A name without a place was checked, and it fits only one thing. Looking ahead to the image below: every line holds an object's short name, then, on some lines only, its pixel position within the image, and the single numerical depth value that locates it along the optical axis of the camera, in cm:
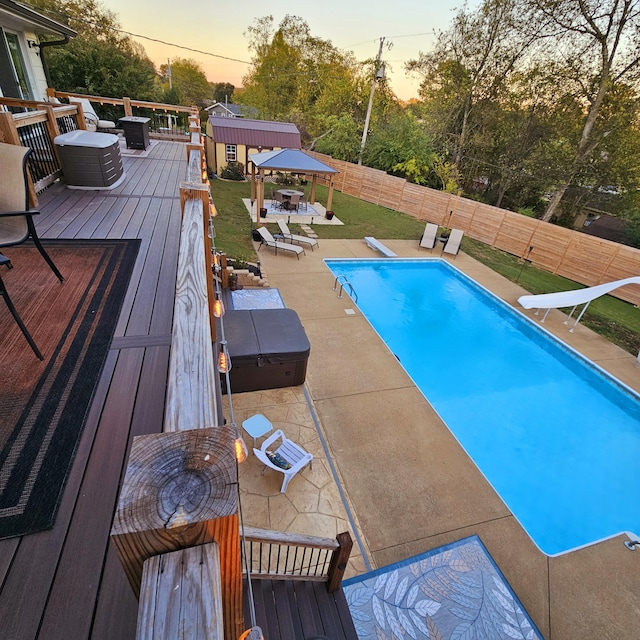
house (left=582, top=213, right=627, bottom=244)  2081
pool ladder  971
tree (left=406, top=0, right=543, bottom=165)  1780
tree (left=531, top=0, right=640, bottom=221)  1455
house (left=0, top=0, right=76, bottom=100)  854
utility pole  1984
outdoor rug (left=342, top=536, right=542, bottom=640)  343
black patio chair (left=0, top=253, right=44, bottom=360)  225
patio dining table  1552
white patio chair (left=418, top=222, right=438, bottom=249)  1361
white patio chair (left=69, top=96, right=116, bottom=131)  1095
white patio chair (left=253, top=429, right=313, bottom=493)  433
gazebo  1326
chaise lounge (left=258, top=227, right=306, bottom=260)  1145
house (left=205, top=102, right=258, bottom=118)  3485
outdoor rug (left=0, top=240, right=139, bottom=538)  178
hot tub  549
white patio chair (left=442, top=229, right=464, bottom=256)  1343
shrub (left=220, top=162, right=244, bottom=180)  1939
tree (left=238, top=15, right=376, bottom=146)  3019
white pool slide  978
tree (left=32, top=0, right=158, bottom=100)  1938
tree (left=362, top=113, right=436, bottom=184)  2098
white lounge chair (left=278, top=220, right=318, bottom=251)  1225
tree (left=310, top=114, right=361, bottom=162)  2322
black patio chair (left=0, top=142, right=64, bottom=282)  293
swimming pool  569
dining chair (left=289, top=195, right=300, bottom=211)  1551
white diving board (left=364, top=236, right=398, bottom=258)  1271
____________
YOUR OBJECTIVE - Copy every entry above exactly as it stands, but leave the pictures out.

TASK ANSWER -
A name without a place was checked, and it fits only one thing. Looking ahead to the image below: every line holds an object's short name, then, on some lines only, its pixel position within the image, and the single numerical depth value that locates it along the optical axis of the camera, in cm:
house (left=582, top=213, right=627, bottom=244)  2081
pool ladder  971
tree (left=406, top=0, right=543, bottom=165)  1780
tree (left=531, top=0, right=640, bottom=221)  1455
house (left=0, top=0, right=76, bottom=100)  854
utility pole  1984
outdoor rug (left=342, top=536, right=542, bottom=640)  343
black patio chair (left=0, top=253, right=44, bottom=360)  225
patio dining table  1552
white patio chair (left=418, top=222, right=438, bottom=249)  1361
white patio chair (left=69, top=96, right=116, bottom=131)  1095
white patio chair (left=253, top=429, right=313, bottom=493)  433
gazebo  1326
chaise lounge (left=258, top=227, right=306, bottom=260)  1145
house (left=205, top=102, right=258, bottom=118)  3485
outdoor rug (left=0, top=240, right=139, bottom=538)  178
hot tub  549
white patio chair (left=442, top=229, right=464, bottom=256)  1343
shrub (left=220, top=162, right=244, bottom=180)  1939
tree (left=238, top=15, right=376, bottom=146)  3019
white pool slide  978
tree (left=32, top=0, right=158, bottom=100)  1938
tree (left=362, top=113, right=436, bottom=184)  2098
white lounge chair (left=278, top=220, right=318, bottom=251)  1225
tree (left=310, top=114, right=361, bottom=162)  2322
black patio chair (left=0, top=142, right=64, bottom=282)  293
swimming pool  569
dining chair (left=289, top=195, right=300, bottom=211)  1551
white diving board (left=364, top=236, right=398, bottom=258)  1271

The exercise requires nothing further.